### TASKS TO CARRY OUT:
1. According to the passage on spoken discourse analysis, what does a falling tone mark the tone unit as?
2. Using the passage on spoken discourse analysis, explain why the existence of a proclaiming tone seems probable.
3. Carry on the passage on spoken discourse analysis from its last line.

Advances in Spoken Discourse Analysis

(C. Jardin) #1

214 Advances in spoken discourse analysis


Finally, we may note the probability of there being a proclaiming tone.
This seems to follow naturally from the inbuilt ambiguity of this tone: a
falling tone serves to mark the tone unit as the vehicle of unshared information,
but this includes both now-relevant information about the world and information
about the piece of language that is being quoted.
For one further example of minimally engaged reading, consider the case
of someone idly reading out the titles of the books on the shelf in front of
her (a comparatively rare instance of a reading activity to which no communicative
purpose seems necessarily to accrue!).


//p the SOUND PATTern of ENGlish //
//p ENGlish phoNETics and phoNOLogy //

These forms can be compared with probable conversational forms:


Q: Where did you read that?

### RECORDED DATA:
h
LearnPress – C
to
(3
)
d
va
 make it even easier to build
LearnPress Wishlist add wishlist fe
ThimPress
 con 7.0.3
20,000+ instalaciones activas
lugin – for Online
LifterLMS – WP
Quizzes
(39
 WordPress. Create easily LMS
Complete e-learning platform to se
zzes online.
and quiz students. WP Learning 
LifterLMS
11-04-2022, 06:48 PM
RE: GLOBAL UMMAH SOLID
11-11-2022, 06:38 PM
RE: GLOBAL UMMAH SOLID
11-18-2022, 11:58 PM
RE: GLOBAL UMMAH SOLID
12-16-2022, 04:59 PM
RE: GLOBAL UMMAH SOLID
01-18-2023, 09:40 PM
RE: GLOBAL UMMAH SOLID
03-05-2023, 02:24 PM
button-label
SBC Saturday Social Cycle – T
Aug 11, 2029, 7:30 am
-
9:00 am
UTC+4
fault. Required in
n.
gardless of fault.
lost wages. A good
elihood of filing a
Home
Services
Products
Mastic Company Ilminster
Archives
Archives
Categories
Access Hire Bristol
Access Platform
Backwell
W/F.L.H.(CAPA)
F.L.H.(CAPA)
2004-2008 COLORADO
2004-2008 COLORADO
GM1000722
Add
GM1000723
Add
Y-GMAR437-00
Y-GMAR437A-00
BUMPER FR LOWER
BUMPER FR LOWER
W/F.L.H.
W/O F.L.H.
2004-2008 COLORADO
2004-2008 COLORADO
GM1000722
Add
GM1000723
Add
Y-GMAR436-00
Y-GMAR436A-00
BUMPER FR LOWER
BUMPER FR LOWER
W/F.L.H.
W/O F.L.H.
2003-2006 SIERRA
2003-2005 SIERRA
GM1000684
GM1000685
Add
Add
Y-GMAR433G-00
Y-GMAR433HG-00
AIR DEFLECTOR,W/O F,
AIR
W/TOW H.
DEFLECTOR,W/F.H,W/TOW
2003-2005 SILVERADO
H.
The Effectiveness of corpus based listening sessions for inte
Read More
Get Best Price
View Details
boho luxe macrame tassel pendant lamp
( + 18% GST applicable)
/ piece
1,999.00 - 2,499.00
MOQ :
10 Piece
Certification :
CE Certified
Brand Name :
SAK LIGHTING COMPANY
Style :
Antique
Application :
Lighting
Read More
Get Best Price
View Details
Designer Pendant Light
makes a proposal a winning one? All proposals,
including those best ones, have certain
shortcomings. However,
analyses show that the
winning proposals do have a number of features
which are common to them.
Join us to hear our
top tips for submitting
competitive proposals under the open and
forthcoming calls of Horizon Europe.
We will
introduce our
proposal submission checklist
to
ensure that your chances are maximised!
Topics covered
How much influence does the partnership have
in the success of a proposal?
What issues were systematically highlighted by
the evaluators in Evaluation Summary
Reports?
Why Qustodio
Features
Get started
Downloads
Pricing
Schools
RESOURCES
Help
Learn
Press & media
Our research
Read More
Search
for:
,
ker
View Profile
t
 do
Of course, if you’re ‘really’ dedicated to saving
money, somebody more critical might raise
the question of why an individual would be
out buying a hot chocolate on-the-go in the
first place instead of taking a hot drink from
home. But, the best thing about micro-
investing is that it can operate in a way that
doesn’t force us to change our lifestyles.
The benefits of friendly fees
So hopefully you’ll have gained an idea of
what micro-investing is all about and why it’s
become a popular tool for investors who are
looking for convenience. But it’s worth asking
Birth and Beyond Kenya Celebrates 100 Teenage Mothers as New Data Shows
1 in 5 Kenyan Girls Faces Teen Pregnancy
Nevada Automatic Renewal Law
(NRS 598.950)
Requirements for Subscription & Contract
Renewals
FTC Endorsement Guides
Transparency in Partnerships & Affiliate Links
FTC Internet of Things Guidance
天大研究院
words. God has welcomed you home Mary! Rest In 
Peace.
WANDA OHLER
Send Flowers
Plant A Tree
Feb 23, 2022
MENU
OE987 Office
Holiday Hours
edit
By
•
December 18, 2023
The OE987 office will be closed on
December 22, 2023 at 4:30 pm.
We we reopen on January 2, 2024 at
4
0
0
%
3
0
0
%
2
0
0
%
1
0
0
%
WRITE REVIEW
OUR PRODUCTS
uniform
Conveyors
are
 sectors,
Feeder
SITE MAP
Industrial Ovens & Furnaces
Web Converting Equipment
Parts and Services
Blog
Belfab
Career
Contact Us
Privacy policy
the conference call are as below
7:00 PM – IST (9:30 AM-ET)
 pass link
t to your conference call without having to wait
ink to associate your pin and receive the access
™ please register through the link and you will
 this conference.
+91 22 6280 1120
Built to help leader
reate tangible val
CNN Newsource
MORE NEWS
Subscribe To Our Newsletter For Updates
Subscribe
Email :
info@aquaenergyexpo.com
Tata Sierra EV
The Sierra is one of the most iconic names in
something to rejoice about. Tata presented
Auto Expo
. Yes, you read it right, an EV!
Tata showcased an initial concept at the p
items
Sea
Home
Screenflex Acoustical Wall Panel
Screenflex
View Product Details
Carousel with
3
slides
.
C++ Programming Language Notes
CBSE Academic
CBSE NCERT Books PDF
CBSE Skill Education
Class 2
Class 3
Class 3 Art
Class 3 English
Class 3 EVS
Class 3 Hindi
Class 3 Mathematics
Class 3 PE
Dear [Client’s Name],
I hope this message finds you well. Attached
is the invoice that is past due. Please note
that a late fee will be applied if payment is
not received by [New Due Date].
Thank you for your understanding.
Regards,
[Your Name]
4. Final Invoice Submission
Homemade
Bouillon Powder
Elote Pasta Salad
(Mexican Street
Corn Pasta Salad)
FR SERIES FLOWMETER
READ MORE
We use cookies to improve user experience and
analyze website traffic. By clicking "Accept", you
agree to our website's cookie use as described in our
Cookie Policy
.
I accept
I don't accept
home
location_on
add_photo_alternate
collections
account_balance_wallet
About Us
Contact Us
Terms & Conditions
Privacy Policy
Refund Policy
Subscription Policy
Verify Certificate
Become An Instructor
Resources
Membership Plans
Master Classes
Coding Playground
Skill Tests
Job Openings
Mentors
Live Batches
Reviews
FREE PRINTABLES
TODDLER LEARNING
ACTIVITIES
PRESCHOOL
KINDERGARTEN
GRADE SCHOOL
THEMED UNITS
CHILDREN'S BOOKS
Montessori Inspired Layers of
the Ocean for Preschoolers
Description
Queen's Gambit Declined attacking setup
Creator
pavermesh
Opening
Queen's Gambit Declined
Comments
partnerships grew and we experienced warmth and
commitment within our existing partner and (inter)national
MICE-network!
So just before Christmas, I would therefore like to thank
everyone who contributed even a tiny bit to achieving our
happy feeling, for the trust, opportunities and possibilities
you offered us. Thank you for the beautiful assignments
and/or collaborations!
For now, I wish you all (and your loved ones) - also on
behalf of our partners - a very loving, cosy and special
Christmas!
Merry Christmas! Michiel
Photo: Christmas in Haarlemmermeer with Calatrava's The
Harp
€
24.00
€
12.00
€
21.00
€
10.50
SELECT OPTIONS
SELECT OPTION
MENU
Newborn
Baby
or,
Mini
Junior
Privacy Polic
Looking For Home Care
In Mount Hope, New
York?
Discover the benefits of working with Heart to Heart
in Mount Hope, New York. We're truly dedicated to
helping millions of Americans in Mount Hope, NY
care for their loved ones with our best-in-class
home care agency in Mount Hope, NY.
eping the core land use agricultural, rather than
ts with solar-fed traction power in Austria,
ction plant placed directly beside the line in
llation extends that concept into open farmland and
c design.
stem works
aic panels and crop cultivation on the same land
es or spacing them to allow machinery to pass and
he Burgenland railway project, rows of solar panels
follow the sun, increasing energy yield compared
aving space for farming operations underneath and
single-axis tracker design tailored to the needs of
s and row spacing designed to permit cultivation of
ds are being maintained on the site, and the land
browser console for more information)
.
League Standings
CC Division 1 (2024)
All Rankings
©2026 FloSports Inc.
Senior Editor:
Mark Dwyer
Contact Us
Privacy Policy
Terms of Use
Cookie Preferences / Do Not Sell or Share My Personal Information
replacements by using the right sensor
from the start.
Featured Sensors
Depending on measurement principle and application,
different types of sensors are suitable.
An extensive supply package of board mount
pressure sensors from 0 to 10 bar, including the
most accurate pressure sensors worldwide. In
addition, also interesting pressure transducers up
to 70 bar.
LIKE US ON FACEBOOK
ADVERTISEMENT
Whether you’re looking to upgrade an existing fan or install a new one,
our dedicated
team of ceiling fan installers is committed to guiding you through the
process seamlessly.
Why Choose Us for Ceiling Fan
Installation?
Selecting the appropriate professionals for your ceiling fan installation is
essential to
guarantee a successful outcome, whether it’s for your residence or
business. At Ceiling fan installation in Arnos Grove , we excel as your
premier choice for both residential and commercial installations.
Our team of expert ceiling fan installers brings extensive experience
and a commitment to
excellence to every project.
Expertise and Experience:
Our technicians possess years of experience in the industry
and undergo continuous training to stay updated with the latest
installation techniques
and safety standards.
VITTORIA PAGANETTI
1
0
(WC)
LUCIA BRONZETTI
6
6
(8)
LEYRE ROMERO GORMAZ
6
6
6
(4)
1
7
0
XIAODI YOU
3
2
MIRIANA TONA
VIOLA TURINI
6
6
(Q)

### RESPONSES TO THE TASKS:
1. The vehicle of unshared information.

2. It follows from the inbuilt ambiguity of the falling tone. A falling tone marks the tone unit as carrying unshared information, and that covers both now-relevant information about the world and information about the piece of language being quoted.

3.
A: //p in the SOUND pattern of ENGlish //
(or) //p in ENGlish phonetics and phoNOLogy //


ENGAGEMENT: 2


One consideration that probably limits the incidence of the kind of disengaged
mode I have just described in actual reading is that it depends on the reader
being able to process and verbalize the entire length of the tone unit without
hesitation or cognitive hold-up. The mechanical fluency and exaggerated
rhythmicality of the remembered line of verse is evidence of the way tone
units are pre-packed and articulated as a whole. In spontaneous speech, the
need for time to assemble each consecutive increment can be seen to impose
limitations on the length of tone units. Obviously the cognitive needs of a
reader are different from those of the speaker, but they are no less likely to
impose constraints. Instead of being involved in the complex business of
assembling an original utterance in real time, the reader has the equally
complex task of decoding—also in real time—an already assembled text.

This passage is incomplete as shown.